TASK DATA START

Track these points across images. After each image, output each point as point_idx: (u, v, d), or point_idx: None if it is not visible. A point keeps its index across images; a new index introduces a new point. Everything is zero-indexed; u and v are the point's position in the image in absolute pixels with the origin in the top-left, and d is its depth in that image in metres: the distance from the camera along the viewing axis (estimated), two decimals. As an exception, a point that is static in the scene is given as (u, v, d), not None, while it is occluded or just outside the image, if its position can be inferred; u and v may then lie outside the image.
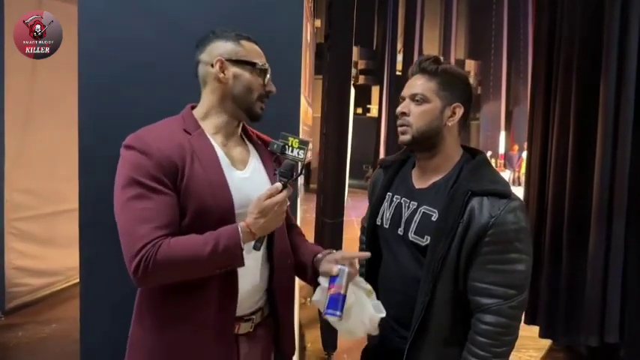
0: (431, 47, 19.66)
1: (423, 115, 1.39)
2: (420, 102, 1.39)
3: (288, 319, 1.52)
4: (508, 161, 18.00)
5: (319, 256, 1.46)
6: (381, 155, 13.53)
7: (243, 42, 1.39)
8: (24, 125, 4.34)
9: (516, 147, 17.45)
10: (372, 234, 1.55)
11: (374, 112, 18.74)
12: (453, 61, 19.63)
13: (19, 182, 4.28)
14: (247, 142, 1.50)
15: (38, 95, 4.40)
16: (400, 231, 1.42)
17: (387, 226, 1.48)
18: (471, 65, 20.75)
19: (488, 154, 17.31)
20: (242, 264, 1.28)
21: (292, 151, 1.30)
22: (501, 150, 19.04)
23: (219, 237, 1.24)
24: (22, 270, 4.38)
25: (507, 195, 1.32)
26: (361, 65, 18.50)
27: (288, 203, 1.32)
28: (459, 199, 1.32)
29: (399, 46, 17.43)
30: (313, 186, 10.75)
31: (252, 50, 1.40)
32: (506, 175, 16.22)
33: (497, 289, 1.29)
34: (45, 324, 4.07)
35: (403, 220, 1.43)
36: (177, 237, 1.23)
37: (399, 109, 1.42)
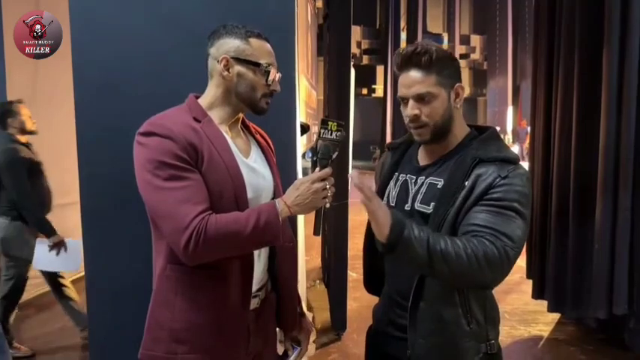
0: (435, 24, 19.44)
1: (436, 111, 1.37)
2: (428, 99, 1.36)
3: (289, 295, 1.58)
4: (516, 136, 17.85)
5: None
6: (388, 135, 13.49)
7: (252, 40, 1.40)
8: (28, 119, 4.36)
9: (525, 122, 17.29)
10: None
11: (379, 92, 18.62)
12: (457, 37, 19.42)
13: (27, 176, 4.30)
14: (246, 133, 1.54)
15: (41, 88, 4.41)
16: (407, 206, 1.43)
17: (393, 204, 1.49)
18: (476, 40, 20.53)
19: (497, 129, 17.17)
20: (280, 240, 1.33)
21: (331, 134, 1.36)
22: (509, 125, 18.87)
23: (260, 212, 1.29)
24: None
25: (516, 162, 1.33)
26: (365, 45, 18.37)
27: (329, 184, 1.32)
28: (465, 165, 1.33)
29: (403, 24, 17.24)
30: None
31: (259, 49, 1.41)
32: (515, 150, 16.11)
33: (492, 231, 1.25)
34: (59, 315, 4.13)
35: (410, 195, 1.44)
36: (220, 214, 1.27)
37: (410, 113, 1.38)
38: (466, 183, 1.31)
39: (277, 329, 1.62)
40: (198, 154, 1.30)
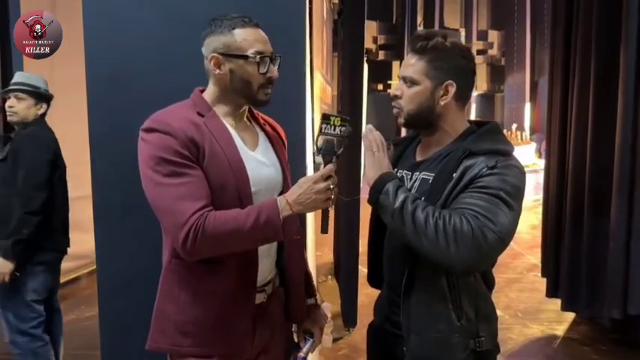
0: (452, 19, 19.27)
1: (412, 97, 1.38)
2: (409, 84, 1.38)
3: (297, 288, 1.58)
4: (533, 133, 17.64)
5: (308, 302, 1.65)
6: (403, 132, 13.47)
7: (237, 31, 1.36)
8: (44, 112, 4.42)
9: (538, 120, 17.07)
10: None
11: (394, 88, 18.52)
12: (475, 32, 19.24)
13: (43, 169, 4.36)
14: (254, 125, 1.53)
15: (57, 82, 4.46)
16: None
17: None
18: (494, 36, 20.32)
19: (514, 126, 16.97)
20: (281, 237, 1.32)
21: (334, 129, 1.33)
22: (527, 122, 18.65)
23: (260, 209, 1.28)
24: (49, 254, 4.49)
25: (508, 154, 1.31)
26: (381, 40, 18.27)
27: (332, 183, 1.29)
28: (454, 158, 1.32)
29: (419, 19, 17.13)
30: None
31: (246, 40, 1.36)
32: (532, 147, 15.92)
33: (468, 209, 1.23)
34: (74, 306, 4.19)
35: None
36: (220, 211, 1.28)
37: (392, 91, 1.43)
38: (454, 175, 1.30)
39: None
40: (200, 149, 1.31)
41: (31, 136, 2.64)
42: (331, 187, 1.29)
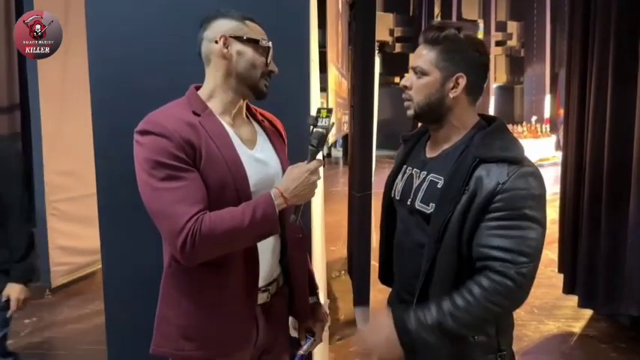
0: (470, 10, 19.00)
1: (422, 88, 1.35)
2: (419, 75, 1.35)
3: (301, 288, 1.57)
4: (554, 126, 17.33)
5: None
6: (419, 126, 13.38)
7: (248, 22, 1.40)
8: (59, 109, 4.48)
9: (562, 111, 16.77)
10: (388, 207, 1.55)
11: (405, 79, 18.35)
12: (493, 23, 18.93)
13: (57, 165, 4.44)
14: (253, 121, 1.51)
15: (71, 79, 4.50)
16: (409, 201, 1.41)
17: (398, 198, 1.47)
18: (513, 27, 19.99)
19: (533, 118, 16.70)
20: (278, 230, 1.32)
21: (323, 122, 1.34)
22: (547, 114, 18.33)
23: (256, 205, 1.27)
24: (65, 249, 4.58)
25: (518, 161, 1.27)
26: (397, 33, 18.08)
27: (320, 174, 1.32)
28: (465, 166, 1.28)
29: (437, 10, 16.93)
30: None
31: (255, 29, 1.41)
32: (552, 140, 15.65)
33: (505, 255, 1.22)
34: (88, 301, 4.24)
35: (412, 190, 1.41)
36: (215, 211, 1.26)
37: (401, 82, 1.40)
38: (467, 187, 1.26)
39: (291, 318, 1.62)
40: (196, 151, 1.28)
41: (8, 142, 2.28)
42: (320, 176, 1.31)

TASK DATA END
TASK DATA START

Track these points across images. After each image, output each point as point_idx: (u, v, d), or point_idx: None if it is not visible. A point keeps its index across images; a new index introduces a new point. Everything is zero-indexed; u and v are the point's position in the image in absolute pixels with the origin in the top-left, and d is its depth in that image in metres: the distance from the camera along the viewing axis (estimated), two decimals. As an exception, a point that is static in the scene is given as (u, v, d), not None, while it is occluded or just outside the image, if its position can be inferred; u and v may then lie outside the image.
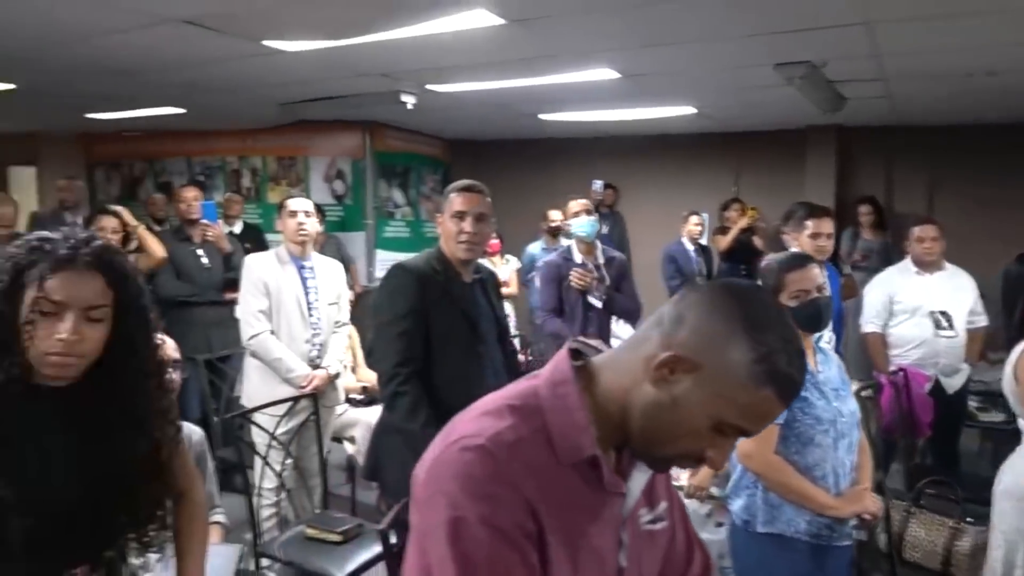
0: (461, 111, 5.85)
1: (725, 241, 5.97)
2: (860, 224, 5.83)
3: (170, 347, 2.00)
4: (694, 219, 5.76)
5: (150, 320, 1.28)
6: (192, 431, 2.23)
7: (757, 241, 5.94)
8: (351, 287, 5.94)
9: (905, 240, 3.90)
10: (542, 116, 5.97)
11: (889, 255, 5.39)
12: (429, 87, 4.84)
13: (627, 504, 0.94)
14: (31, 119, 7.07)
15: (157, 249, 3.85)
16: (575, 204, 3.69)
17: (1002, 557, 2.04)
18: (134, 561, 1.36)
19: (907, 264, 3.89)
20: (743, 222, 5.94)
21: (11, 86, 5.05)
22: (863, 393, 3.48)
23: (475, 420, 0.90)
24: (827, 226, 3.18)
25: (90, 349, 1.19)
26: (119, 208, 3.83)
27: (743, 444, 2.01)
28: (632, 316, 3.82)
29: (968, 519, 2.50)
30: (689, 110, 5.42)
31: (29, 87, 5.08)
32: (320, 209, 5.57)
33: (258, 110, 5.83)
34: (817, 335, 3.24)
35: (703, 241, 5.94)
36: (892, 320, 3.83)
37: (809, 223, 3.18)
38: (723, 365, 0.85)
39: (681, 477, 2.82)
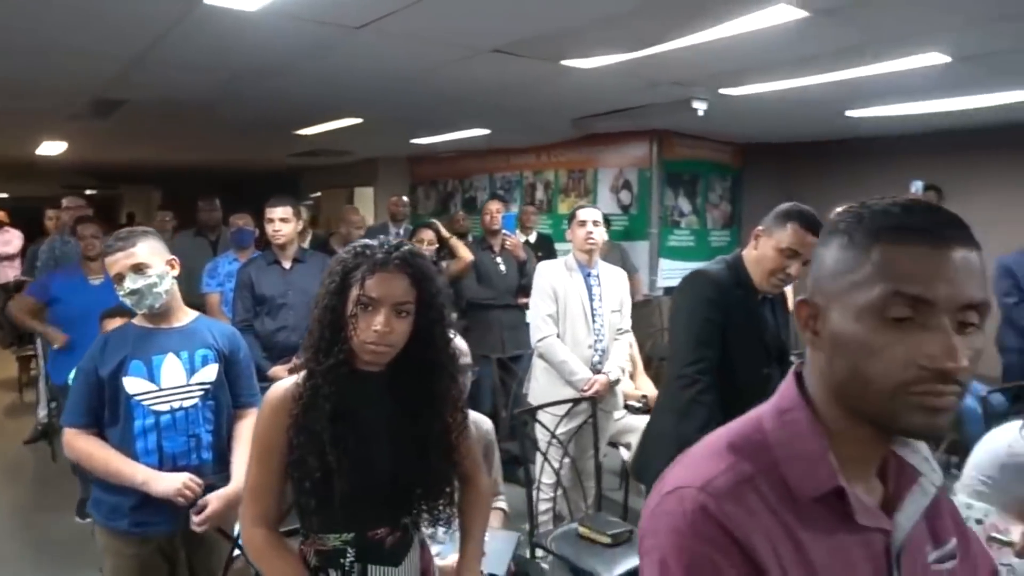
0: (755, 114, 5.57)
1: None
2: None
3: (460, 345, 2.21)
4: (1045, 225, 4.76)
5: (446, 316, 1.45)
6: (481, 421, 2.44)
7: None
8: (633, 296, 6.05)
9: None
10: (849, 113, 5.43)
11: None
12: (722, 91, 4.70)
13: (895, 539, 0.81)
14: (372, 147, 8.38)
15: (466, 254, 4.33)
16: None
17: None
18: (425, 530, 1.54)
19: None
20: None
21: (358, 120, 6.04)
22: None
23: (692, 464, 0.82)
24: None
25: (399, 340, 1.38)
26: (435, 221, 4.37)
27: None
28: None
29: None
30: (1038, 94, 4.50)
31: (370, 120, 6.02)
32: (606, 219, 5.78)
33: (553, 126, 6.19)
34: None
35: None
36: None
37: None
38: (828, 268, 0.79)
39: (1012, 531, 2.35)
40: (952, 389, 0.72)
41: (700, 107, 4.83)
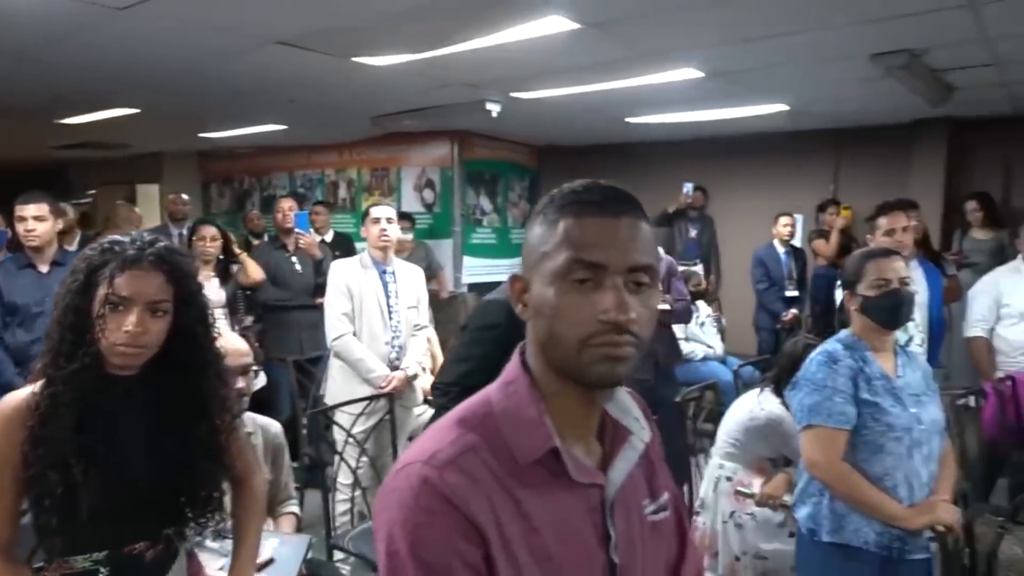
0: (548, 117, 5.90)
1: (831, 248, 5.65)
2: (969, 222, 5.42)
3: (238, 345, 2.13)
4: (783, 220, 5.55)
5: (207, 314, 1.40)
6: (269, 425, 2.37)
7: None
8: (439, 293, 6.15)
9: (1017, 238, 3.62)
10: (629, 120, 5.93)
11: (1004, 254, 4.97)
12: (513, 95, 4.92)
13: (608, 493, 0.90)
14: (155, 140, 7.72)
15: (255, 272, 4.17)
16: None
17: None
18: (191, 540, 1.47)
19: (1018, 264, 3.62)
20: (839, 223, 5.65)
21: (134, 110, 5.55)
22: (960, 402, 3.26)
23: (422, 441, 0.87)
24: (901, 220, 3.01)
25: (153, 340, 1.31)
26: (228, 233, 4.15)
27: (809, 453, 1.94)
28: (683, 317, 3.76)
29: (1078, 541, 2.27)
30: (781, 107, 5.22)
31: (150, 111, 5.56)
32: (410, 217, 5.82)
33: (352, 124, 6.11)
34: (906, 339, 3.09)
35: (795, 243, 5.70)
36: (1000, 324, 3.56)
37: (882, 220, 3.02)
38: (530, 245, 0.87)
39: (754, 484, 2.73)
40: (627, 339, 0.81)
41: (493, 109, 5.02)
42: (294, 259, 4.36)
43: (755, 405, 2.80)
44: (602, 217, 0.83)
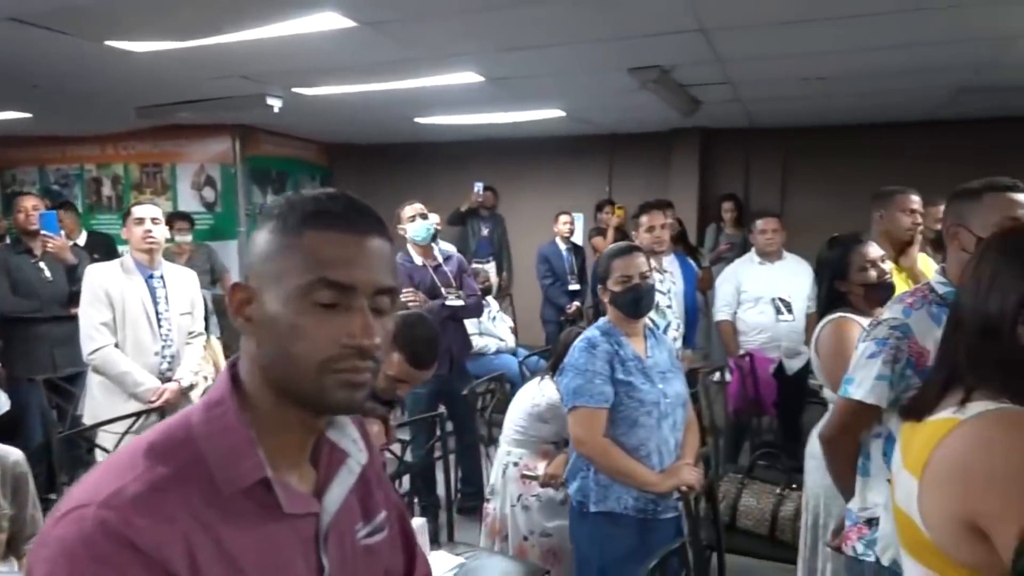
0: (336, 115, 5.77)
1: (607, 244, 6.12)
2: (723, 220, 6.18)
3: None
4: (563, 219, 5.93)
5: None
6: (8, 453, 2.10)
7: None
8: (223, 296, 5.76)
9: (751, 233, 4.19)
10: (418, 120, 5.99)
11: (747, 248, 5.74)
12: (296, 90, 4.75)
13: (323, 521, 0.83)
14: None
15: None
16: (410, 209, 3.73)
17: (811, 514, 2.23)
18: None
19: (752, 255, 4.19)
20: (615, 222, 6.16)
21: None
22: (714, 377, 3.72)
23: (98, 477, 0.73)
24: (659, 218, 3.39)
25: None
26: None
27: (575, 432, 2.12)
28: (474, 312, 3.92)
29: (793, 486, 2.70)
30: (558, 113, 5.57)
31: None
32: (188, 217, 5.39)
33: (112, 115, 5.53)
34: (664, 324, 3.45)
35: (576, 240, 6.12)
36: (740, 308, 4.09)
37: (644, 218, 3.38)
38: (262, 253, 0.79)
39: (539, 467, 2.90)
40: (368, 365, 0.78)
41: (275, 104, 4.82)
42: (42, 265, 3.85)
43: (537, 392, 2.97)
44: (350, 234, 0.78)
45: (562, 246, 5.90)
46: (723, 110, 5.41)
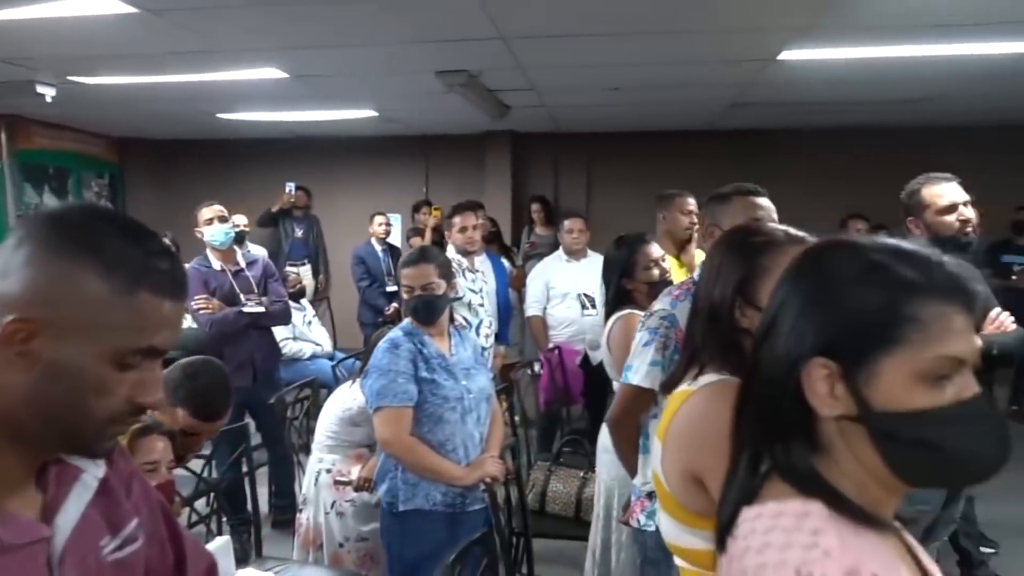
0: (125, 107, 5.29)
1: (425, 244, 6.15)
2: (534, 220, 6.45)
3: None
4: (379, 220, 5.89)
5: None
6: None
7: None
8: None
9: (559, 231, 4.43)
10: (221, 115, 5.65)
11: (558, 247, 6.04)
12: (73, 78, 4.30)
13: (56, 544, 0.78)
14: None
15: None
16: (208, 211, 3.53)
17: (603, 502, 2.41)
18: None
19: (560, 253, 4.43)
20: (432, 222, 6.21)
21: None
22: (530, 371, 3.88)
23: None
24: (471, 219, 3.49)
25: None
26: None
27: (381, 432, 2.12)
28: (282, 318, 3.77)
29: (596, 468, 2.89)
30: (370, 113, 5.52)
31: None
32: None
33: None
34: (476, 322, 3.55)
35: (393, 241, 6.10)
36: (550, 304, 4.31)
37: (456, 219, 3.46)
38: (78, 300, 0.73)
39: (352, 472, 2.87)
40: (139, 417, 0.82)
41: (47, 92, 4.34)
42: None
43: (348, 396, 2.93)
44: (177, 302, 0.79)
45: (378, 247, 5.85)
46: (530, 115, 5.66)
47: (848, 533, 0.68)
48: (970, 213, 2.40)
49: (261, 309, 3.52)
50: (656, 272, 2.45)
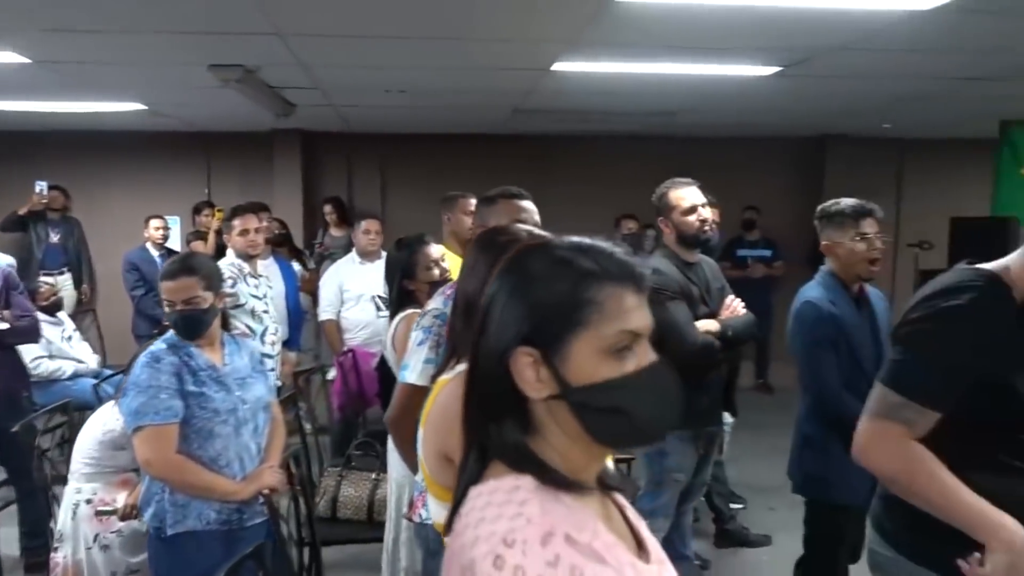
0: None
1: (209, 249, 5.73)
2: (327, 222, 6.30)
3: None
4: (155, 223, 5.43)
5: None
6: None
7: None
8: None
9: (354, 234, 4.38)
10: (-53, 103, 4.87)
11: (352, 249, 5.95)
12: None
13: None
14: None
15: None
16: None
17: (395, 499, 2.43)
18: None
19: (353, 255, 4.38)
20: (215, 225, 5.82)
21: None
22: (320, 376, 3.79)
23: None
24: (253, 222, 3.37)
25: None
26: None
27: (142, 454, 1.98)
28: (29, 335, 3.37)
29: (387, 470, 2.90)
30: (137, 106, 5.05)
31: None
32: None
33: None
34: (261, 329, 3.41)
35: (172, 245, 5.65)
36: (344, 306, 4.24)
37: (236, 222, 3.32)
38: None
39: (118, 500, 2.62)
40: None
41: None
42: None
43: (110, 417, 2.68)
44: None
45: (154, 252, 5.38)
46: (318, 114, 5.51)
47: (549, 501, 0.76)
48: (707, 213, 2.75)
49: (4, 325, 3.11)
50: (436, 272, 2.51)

TASK DATA END

* _WHAT YOU WILL DO_:
In the listing above, find the line holding "20: (743, 222, 5.94)" and the line holding "38: (723, 365, 0.85)", then output those two lines and every line between them exactly.

* _RESULT OF THE EXERCISE_:
20: (743, 222, 5.94)
21: (11, 86, 5.05)
22: (863, 393, 3.48)
23: (475, 420, 0.90)
24: (827, 226, 3.18)
25: (90, 349, 1.19)
26: (119, 208, 3.83)
27: (743, 444, 2.01)
28: (632, 316, 3.82)
29: (968, 519, 2.50)
30: (689, 110, 5.42)
31: (29, 87, 5.08)
32: (320, 209, 5.57)
33: (258, 110, 5.83)
34: (817, 335, 3.24)
35: (703, 241, 5.94)
36: (892, 320, 3.83)
37: (809, 223, 3.18)
38: (723, 365, 0.85)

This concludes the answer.